Nul doute, l’éducation est l’avenir du Québec. Mais il n’est pas utile de mettre cela en opposition avec l’environnement, qui est le futur de la planète.

Pas besoin non plus d’accuser les Montréalais de « regarder de haut les gens de Québec » parce qu’ils remettent en question le troisième lien. On peut très bien adorer la capitale, tout en étant contre ce projet électoraliste de 6,5 milliards qui ne repose sur aucune étude.

La politique de la division sert bien la CAQ qui se retrouve en position de force face à une opposition complètement atomisée. Mais elle dessert les intérêts du Québec.

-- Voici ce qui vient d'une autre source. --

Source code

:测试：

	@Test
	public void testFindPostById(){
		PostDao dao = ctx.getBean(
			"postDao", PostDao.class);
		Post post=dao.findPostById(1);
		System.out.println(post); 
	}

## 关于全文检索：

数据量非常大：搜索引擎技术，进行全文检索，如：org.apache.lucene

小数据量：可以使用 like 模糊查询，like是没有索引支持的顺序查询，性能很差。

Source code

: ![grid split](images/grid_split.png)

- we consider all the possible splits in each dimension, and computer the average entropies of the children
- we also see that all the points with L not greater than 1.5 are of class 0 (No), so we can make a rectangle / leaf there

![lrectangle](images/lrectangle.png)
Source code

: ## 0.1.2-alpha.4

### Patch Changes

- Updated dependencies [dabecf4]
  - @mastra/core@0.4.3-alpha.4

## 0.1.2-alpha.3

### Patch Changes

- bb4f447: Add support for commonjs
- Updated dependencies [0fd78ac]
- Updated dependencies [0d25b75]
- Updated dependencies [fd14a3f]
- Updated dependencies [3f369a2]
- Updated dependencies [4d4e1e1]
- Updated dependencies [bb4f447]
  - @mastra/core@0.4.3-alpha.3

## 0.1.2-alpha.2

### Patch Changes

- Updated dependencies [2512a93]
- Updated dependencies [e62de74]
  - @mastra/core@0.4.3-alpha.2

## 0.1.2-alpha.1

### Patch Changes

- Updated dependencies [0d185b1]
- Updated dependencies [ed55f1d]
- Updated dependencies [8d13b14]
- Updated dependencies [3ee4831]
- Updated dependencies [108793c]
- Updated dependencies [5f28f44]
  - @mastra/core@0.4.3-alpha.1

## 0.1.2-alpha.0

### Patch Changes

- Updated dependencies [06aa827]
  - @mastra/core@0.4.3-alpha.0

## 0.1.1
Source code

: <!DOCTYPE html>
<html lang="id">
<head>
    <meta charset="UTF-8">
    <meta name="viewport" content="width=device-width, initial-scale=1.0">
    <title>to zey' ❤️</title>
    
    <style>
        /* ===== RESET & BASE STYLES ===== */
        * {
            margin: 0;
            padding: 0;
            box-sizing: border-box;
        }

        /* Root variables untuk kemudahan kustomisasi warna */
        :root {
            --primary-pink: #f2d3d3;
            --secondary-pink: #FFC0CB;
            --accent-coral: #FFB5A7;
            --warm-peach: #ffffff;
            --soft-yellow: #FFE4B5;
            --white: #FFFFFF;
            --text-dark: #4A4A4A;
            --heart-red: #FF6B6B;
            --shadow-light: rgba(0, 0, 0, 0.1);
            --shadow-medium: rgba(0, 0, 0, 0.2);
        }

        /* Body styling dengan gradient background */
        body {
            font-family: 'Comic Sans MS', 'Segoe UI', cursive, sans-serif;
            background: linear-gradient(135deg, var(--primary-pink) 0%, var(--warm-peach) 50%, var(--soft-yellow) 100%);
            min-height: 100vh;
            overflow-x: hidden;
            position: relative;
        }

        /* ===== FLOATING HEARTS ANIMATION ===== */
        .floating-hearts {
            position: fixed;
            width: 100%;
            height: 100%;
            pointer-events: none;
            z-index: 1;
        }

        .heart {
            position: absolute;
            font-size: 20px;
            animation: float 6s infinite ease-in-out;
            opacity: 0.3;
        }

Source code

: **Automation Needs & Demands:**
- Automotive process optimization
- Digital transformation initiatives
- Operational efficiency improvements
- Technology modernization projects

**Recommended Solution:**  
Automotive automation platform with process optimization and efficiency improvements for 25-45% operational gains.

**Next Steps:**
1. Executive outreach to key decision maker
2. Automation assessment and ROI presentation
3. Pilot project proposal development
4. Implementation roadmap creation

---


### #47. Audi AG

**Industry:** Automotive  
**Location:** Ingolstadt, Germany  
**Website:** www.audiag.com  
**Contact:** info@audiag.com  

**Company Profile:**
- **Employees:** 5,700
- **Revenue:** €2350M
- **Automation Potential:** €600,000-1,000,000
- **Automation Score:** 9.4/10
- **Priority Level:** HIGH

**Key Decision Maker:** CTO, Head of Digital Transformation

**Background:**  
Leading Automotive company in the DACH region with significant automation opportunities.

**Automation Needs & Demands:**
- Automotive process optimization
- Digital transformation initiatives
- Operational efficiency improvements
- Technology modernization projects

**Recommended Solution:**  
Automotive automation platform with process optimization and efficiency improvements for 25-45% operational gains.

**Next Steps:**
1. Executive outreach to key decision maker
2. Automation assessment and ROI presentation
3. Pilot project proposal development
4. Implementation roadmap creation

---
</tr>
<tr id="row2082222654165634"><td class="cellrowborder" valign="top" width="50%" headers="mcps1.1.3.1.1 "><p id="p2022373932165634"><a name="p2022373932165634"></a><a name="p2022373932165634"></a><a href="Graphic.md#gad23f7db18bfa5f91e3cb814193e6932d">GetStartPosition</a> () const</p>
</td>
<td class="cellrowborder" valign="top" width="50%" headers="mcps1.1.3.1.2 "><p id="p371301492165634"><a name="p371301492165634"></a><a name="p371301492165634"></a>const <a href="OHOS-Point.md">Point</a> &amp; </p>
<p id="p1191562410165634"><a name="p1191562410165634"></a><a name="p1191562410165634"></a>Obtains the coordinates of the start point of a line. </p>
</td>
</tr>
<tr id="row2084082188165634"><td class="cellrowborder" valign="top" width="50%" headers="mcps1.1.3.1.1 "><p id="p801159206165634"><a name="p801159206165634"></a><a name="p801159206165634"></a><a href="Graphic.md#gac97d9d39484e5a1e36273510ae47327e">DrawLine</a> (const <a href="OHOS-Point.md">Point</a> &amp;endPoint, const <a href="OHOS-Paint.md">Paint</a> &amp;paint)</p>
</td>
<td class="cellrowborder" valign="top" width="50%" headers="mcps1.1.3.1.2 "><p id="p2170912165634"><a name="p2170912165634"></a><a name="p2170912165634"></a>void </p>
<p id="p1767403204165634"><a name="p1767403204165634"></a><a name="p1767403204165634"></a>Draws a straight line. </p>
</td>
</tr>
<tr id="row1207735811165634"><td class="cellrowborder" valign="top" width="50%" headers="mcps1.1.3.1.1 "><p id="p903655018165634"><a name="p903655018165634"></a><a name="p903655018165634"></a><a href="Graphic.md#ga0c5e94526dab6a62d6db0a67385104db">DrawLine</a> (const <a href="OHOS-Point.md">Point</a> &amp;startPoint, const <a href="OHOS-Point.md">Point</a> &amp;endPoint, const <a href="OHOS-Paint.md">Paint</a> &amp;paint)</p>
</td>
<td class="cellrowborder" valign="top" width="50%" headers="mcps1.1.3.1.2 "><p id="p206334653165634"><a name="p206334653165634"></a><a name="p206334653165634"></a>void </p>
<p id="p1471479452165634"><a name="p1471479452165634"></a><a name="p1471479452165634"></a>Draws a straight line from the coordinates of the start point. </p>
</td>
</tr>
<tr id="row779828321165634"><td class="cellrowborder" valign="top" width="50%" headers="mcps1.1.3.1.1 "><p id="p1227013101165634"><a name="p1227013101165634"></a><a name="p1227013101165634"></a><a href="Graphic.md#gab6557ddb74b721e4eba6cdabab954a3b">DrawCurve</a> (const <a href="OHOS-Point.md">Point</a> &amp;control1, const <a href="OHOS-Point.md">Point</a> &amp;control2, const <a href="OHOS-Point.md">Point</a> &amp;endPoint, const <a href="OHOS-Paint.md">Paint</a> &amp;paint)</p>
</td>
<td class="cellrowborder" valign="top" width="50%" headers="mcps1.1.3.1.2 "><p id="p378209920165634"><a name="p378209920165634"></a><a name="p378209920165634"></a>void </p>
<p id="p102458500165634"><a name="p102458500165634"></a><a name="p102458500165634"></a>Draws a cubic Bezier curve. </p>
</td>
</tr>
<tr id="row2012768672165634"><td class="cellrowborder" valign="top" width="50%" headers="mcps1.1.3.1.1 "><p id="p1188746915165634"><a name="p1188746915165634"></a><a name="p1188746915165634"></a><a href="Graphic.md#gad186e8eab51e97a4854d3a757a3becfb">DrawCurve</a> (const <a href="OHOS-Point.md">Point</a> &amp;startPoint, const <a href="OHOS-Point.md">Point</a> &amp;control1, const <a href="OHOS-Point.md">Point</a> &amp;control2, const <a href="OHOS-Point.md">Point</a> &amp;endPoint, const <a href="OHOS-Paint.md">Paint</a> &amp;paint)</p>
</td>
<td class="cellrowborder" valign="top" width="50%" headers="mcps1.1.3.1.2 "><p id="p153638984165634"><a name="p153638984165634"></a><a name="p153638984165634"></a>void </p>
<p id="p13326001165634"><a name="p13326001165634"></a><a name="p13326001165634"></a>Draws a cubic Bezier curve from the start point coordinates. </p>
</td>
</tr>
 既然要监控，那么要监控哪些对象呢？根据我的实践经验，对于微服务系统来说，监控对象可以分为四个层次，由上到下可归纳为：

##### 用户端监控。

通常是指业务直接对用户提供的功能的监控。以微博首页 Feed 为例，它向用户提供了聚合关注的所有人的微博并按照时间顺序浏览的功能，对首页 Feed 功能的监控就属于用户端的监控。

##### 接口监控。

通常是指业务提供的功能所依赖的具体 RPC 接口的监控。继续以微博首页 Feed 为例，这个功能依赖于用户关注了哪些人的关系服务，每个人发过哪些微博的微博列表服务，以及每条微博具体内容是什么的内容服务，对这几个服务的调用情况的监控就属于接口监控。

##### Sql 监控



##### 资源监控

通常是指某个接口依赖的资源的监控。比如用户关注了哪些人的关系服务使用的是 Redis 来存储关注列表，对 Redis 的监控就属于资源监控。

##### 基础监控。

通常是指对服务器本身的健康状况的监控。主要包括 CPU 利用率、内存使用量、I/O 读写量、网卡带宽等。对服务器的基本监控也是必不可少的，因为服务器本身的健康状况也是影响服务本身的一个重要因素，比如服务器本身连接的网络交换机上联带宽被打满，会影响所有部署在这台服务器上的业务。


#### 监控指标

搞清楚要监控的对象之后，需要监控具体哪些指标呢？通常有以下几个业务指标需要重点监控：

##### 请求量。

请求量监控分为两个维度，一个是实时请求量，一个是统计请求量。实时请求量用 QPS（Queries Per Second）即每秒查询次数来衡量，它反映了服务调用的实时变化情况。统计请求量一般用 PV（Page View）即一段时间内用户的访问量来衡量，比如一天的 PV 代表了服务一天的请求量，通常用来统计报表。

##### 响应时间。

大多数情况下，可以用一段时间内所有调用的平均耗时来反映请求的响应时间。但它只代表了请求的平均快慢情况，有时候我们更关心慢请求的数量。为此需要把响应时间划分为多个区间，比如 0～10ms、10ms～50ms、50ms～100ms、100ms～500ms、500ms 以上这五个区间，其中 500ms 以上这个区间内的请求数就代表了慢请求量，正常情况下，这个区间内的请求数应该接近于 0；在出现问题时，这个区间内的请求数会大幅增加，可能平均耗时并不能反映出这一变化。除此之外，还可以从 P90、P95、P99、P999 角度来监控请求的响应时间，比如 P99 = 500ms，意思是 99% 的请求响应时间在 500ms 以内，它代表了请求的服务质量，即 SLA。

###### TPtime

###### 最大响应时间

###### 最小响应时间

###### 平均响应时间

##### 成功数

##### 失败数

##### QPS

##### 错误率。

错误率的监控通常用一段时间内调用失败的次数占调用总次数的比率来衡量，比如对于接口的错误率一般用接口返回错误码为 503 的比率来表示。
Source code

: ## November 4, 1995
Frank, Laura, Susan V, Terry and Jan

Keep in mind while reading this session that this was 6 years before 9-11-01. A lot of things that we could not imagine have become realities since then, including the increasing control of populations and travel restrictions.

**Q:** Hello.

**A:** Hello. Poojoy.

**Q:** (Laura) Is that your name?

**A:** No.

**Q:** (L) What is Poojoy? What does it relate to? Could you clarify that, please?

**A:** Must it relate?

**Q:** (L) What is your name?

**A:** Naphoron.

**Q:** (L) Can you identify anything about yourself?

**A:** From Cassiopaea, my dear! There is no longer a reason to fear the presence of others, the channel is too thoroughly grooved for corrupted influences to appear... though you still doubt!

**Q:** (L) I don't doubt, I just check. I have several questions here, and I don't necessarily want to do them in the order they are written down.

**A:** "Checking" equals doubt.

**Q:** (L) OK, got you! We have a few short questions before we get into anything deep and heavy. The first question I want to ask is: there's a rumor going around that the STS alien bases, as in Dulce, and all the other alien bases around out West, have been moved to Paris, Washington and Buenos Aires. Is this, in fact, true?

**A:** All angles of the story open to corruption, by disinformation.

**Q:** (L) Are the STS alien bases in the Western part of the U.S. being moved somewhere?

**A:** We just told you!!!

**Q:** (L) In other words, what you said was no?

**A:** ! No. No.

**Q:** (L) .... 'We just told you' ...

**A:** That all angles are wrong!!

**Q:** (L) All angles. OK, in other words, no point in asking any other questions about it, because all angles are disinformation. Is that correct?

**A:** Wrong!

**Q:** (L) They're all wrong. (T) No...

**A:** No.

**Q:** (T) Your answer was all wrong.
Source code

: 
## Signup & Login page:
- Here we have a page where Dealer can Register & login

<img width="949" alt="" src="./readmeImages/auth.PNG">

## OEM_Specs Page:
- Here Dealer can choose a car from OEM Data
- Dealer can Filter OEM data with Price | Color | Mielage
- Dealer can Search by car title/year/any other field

Personne n’a de boule de cristal, mais il est possible que la CAQ obtienne 80 % des sièges avec à peine 40 % des votes, gracieuseté de notre mode de scrutin qui fonctionne mieux dans un système bipartite.

M. Legault, qui prônait une réforme du mode de scrutin lorsqu’il était dans l’opposition, estime maintenant que ça n’intéresse qu’une poignée d’intellectuels. Encore une façon de diviser.

Avec un deuxième mandat à portée de main, espérons que M. Legault développera une meilleure écoute.

Ce n’est pas en disant aux anglophones que l’agrandissement de leurs cégeps passe en deuxième ou en accusant les communautés autochtones de vouloir faire des « débats de mots » parce qu’ils veulent qu’on reconnaisse le racisme systémique qu’il donnera l’impression d’être le premier ministre de tous les Québécois.

Pas seulement ceux qui votent pour la CAQ.